There are similarities in the results of the two studies: (1) the outcome of our 11 patients was comparable with that of the eight patients of Eckardt et al with a lower oesophageal sphincter pressure of <10 mm Hg who had a remission rate of 75% at six years; and (2) the observation that the six patients in our series who needed a second dilatation all relapsed within one year of the first dilatation agrees with the data by Eckardt et al, showing that most relapses occur in the first 12 months. However, our dilatations were more successful and, importantly, a second dilatation led to a sustained remission in all patients. We do not know the reasons for this difference but we believe it may be at least partly related to our use of the non-compliant Rigiflex dilator, which is currently considered the best choice,2 although there are no adequately powered comparisons with the Browne-McHardy dilator in the literature.3 Similarly to our result, a recent paper has shown very good efficacy of a second dilatation with the Rigiflex dilator in patients who had relapsed.4 Another possible reason is the use of conscious sedation during the procedure which allowed us to complete all dilatations; Eckardt et al, who used topical anaesthesia only, had to prematurely terminate 17% of the procedures.

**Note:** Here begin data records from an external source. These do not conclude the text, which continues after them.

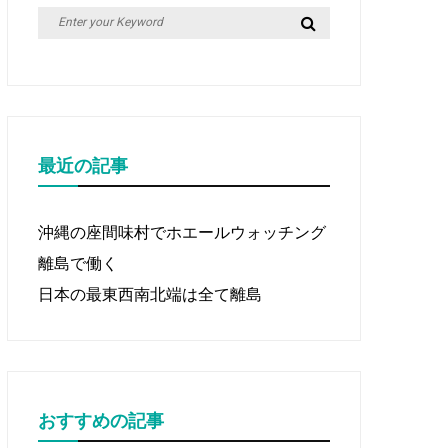
Search
Search
for:
最近の記事
沖縄の座間味村でホエールウォッチング
離島で働く
日本の最東西南北端は全て離島
おすすめの記事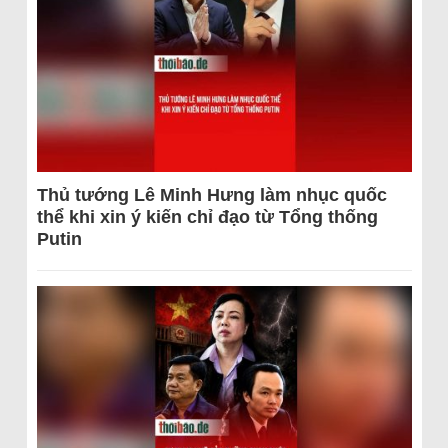
Thủ tướng Lê Minh Hưng làm nhục quốc
thể khi xin ý kiến chỉ đạo từ Tổng thống
Putin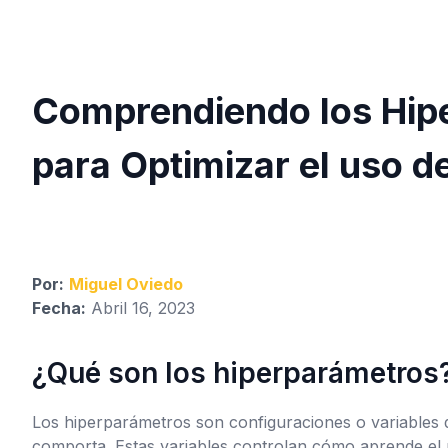
Comprendiendo los Hip
para Optimizar el uso 
Por:
Miguel Oviedo
Fecha:
Abril 16, 2023
¿Qué son los hiperparámetros
Los hiperparámetros son configuraciones o variables 
comporta. Estas variables controlan cómo aprende el m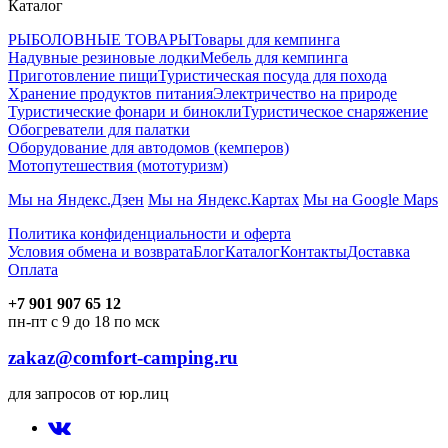
Каталог
РЫБОЛОВНЫЕ ТОВАРЫ
Товары для кемпинга
Надувные резиновые лодки
Мебель для кемпинга
Приготовление пищи
Туристическая посуда для похода
Хранение продуктов питания
Электричество на природе
Туристические фонари и бинокли
Туристическое снаряжение
Обогреватели для палатки
Оборудование для автодомов (кемперов)
Мотопутешествия (мототуризм)
Мы на Яндекс.Дзен
Мы на Яндекс.Картах
Мы на Google Maps
Политика конфиденциальности и оферта
Условия обмена и возврата
Блог
Каталог
Контакты
Доставка
Оплата
+7 901 907 65 12
пн-пт с 9 до 18 по мск
zakaz@comfort-camping.ru
для запросов от юр.лиц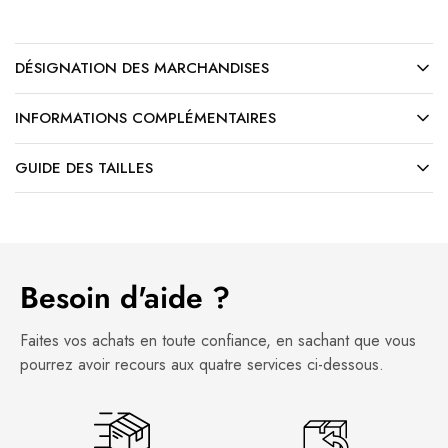
DÉSIGNATION DES MARCHANDISES
INFORMATIONS COMPLÉMENTAIRES
VACANCES D'ÉTÉ
GUIDE DES TAILLES
En raison de nos congés d’été, les expéditions de
commandes reprendront à partir du
18 août
.
Toutes les commandes passées pendant cette
période seront préparées et expédiées dès notre
retour. Nous vous remercions pour votre
Besoin d'aide ?
compréhension et votre patience.
Faites vos achats en toute confiance, en sachant que vous
Toute l’équipe vous souhaite un excellent été !
pourrez avoir recours aux quatre services ci-dessous.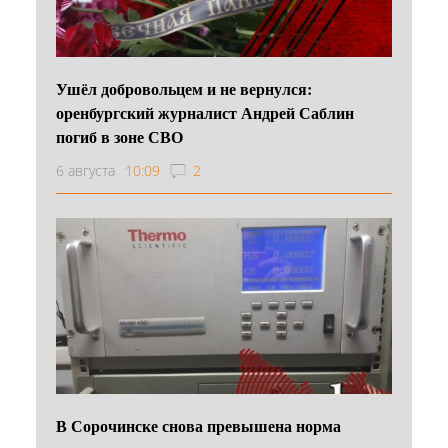
Ушёл добровольцем и не вернулся:
оренбургский журналист Андрей Саблин
погиб в зоне СВО
6 августа
10:09
2
В Сорочинске снова превышена норма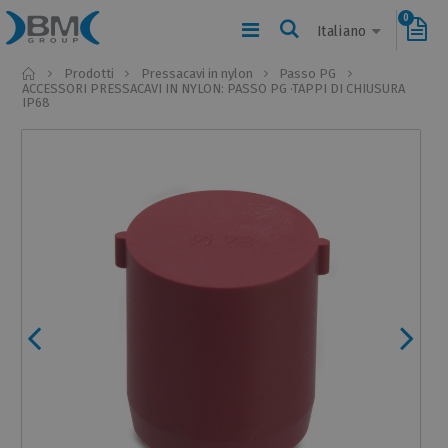
0
Italiano
Home
Prodotti
Pressacavi in nylon
Passo PG
ACCESSORI PRESSACAVI IN NYLON: PASSO PG ·TAPPI DI CHIUSURA
IP68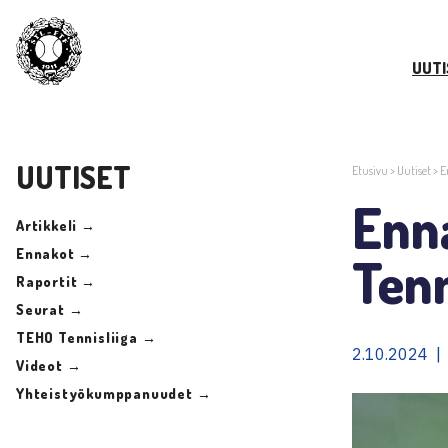
UUTI
UUTISET
Etusivu
>
Uutiset
>
E
Enn
Artikkeli →
Ennakot →
Tenn
Raportit →
Seurat →
TEHO Tennisliiga →
2.10.2024 |
Videot →
Yhteistyökumppanuudet →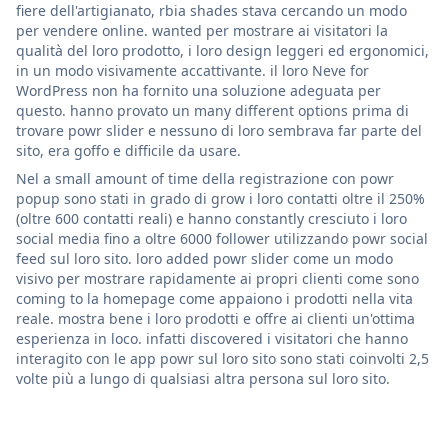
fiere dell'artigianato, rbia shades stava cercando un modo
per vendere online. wanted per mostrare ai visitatori la
qualità del loro prodotto, i loro design leggeri ed ergonomici,
in un modo visivamente accattivante. il loro Neve for
WordPress non ha fornito una soluzione adeguata per
questo. hanno provato un many different options prima di
trovare powr slider e nessuno di loro sembrava far parte del
sito, era goffo e difficile da usare.
Nel a small amount of time della registrazione con powr
popup sono stati in grado di grow i loro contatti oltre il 250%
(oltre 600 contatti reali) e hanno constantly cresciuto i loro
social media fino a oltre 6000 follower utilizzando powr social
feed sul loro sito. loro added powr slider come un modo
visivo per mostrare rapidamente ai propri clienti come sono
coming to la homepage come appaiono i prodotti nella vita
reale. mostra bene i loro prodotti e offre ai clienti un'ottima
esperienza in loco. infatti discovered i visitatori che hanno
interagito con le app powr sul loro sito sono stati coinvolti 2,5
volte più a lungo di qualsiasi altra persona sul loro sito.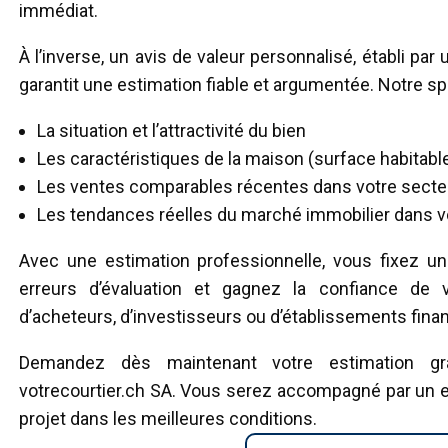
immédiat.
À l’inverse, un avis de valeur personnalisé, établi par
garantit une estimation fiable et argumentée. Notre spé
La situation et l’attractivité du bien
Les caractéristiques de la maison (surface habitable, 
Les ventes comparables récentes dans votre secte
Les tendances réelles du marché immobilier dans v
Avec une estimation professionnelle, vous fixez un p
erreurs d’évaluation et gagnez la confiance de vo
d’acheteurs, d’investisseurs ou d’établissements finan
Demandez dès maintenant votre estimation g
votrecourtier.ch SA. Vous serez accompagné par un ex
projet dans les meilleures conditions.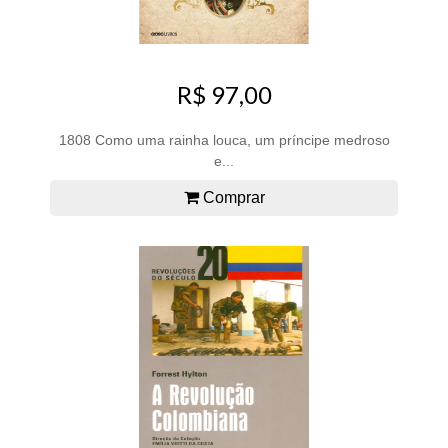
R$ 97,00
1808 Como uma rainha louca, um príncipe medroso
e...
Comprar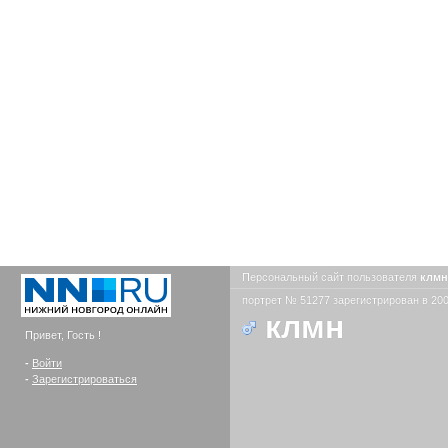
Персональный сайт пользователя
клм
портрет № 51277 зарегистрирован в 200
клмн
Привет, Гость !
-
Войти
-
Зарегистрироваться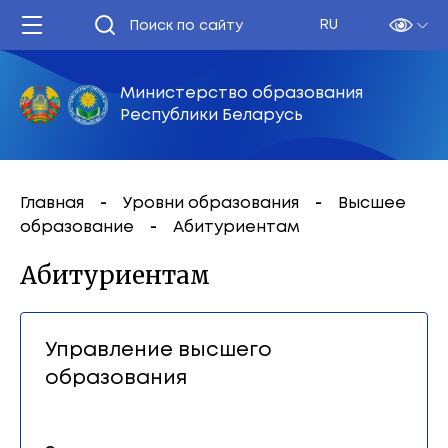
RU
Министерство образования
Республики Беларусь
Главная
Уровни образования
Высшее
образование
Абитуриентам
Абитуриентам
Управление высшего
образования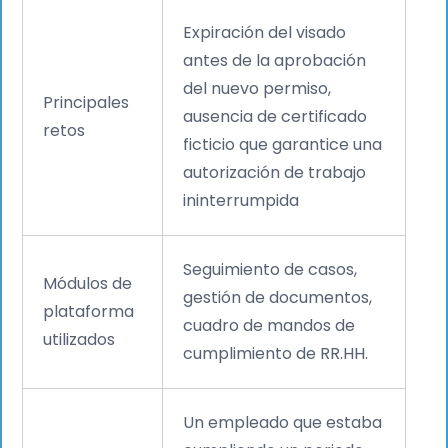
Expiración del visado
antes de la aprobación
del nuevo permiso,
Principales
ausencia de certificado
retos
ficticio que garantice una
autorización de trabajo
ininterrumpida
Seguimiento de casos,
Módulos de
gestión de documentos,
plataforma
cuadro de mandos de
utilizados
cumplimiento de RR.HH.
Un empleado que estaba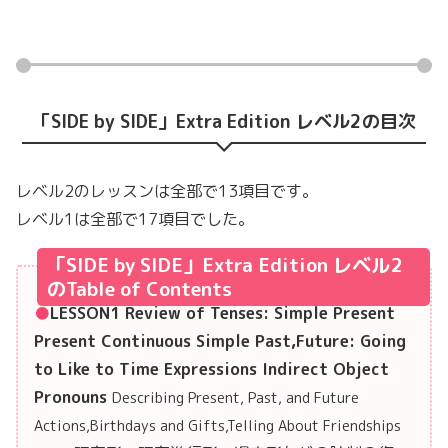
「SIDE by SIDE」Extra Edition レベル2の目次
レベル2のレッスンは全部で13項目です。
レベル1は全部で17項目でした。
「SIDE by SIDE」Extra Edition レベル2
のTable of Contents
LESSON1 Review of Tenses: Simple Present
Present Continuous Simple Past,Future: Going
to Like to Time Expressions Indirect Object
Pronouns
Describing Present, Past, and Future
Actions,Birthdays and Gifts,Telling About Friendships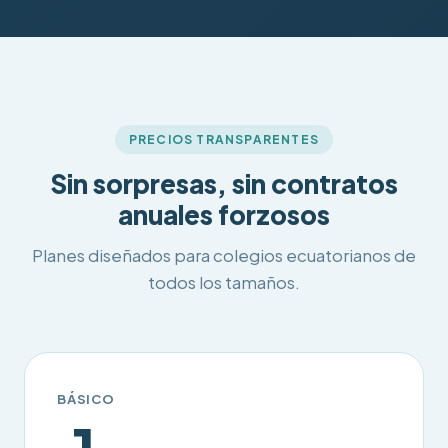
PRECIOS TRANSPARENTES
Sin sorpresas, sin contratos
anuales forzosos
Planes diseñados para colegios ecuatorianos de
todos los tamaños.
BÁSICO
1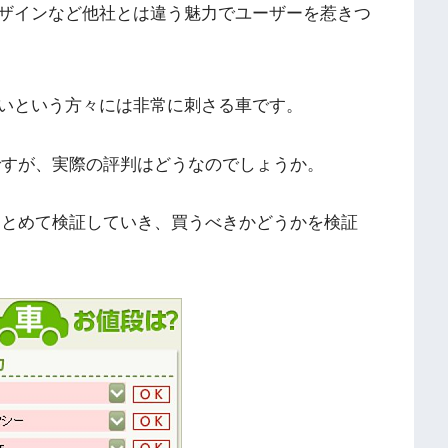
ザインなど他社とは違う魅力でユーザーを惹きつ
いという方々には非常に刺さる車です。
ですが、実際の評判はどうなのでしょうか。
まとめて検証していき、買うべきかどうかを検証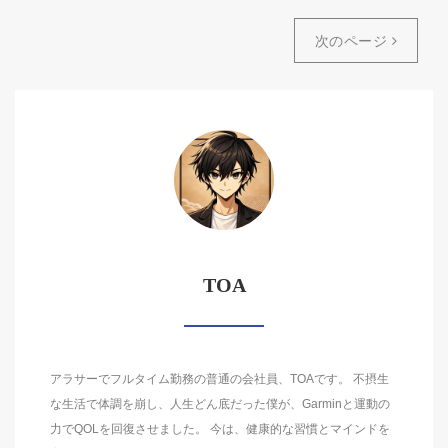
次のページ
TOA
アラサーでフルタイム勤務の普通の会社員、TOAです。 不摂生
な生活で体調を崩し、人生どん底だった僕が、Garminと運動の
力でQOLを回復させました。 今は、健康的な習慣とマインドを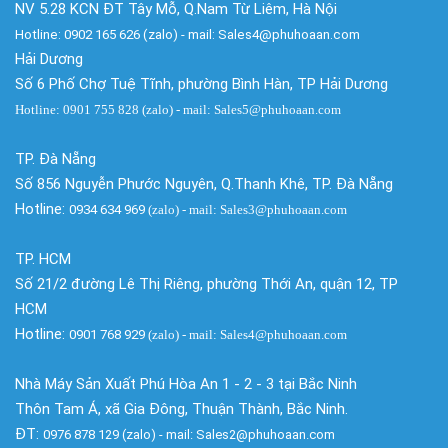
NV 5.28 KCN ĐT Tây Mỗ, Q.Nam Từ Liêm, Hà Nội
Hotline: 0902 165 626 (zalo) - mail: Sales4@phuhoaan.com
Hải Dương
Số 6 Phố Chợ Tuệ Tĩnh, phường Bình Hàn, TP Hải Dương
Hotline: 0901 755 828 (zalo) - mail: Sales5@phuhoaan.com
TP. Đà Nẵng
Số 856 Nguyễn Phước Nguyên, Q.Thanh Khê, TP. Đà Nẵng
Hotline:
0934 634 969
(zalo)
- mail: Sales3@phuhoaan.com
TP. HCM
Số 21/2 đường Lê Thị Riêng, phường Thới An, quận 12, TP
HCM
Hotline:
0901 768 929
(zalo)
- mail: Sales4@phuhoaan.com
Nhà Máy Sản Xuất Phú Hòa An 1 - 2 - 3 tại Bắc Ninh
Thôn Tam Á, xã Gia Đông, Thuận Thành, Bắc Ninh.
ĐT:
0976 878 129 (zalo) - mail: Sales2@phuhoaan.com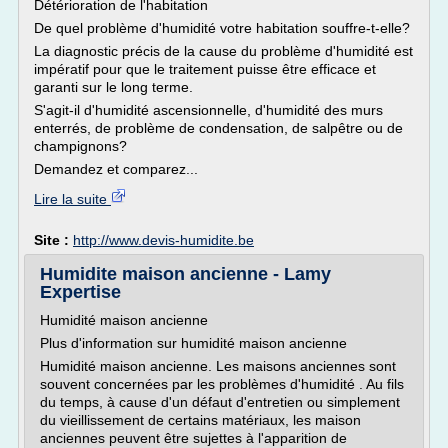
Détérioration de l'habitation
De quel problème d'humidité votre habitation souffre-t-elle?
La diagnostic précis de la cause du problème d'humidité est
impératif pour que le traitement puisse être efficace et
garanti sur le long terme.
S'agit-il d'humidité ascensionnelle, d'humidité des murs
enterrés, de problème de condensation, de salpêtre ou de
champignons?
Demandez et comparez...
Lire la suite
Site :
http://www.devis-humidite.be
Humidite maison ancienne - Lamy
Expertise
Humidité maison ancienne
Plus d'information sur humidité maison ancienne
Humidité maison ancienne. Les maisons anciennes sont
souvent concernées par les problèmes d'humidité . Au fils
du temps, à cause d'un défaut d'entretien ou simplement
du vieillissement de certains matériaux, les maison
anciennes peuvent être sujettes à l'apparition de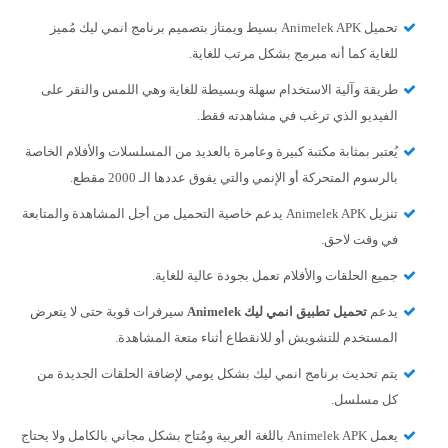
تحميل Animelek APK بسيط ويمتاز بتصميم برنامج انمي ليك مُميز
للغاية كما أنه مبرمج بشكل مرتب للغاية.
طريقة وآلية الاستخدام سهلة وبسيطة للغاية وهي اللمس والنقر على
الفيديو الذي ترغب في مشاهدته فقط.
يُعتبر بمثابة مكتبة كبيرة وعامرة بالعديد من المسلسلات والأفلام الخاصة
بالرسوم المتحركة أو الإنمي والتي يفوق عددها الـ 2000 مقطع.
تنزيل Animelek APK يدعم خاصية التحميل من أجل المشاهدة والمتابعة
في وقت لاحق.
جميع الحلقات والأفلام تعمل بجودة عالية للغاية.
يدعم
تحميل تطبيق انمي ليك
Animelek
سيرفرات قوية حتى لا يتعرض
المستخدم للتشويش أو للانقطاع أثناء متعة المشاهدة.
يتم تحديث برنامج انمي ليك بشكل يومي لإضافة الحلقات الجديدة من
كل مسلسل.
يعمل Animelek APK باللغة العربية ومُتاح بشكل مجاني بالكامل ولا يحتاج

In conclusion, our published experience and our current clinical practice, involving treatment and follow up of 10–15 new achalasia patients each year, suggest that performance of one or two dilatations until stable clinical remission is a valuable strategy, and that pneumatic dilatation under conscious sedation with the Rigiflex dilator is an effective long term treatment in most patients with achalasia.
Penagini and Cantù should be congratulated for the remarkable results they were able to obtain in 11 patients with achalasia treated by pneumatic dilation. To my knowledge, not a single study has so far produced similar results. A review of prospective studies in patients undergoing pneumatic dilation with the Rigiflex dilator1 indicated that approximately 80% will have a good or excellent short term response. However, if such patients are observed for prolonged periods, the results obtained do not differ significantly from those observed following treatment with the older balloons. In a recent study, in which 56 patients were treated with the Rigiflex dilator and observed for more than 10 years, the long term success rate was 55%.2 Thus it is my impression that differences in treatment results are not so much related to differences in technique and operator experience but rather to the number of patients investigated, duration of follow up, and finally the quality of the study design. It is hoped that carefully designed randomised studies, which are now in progress, will tell us whether we should continue to offer pneumatic dilation to the great majority of patients with achalasia or whether we should advise them to undergo surgery instead.
Conflict of interest: None declared.
Conflict of interest: None declared.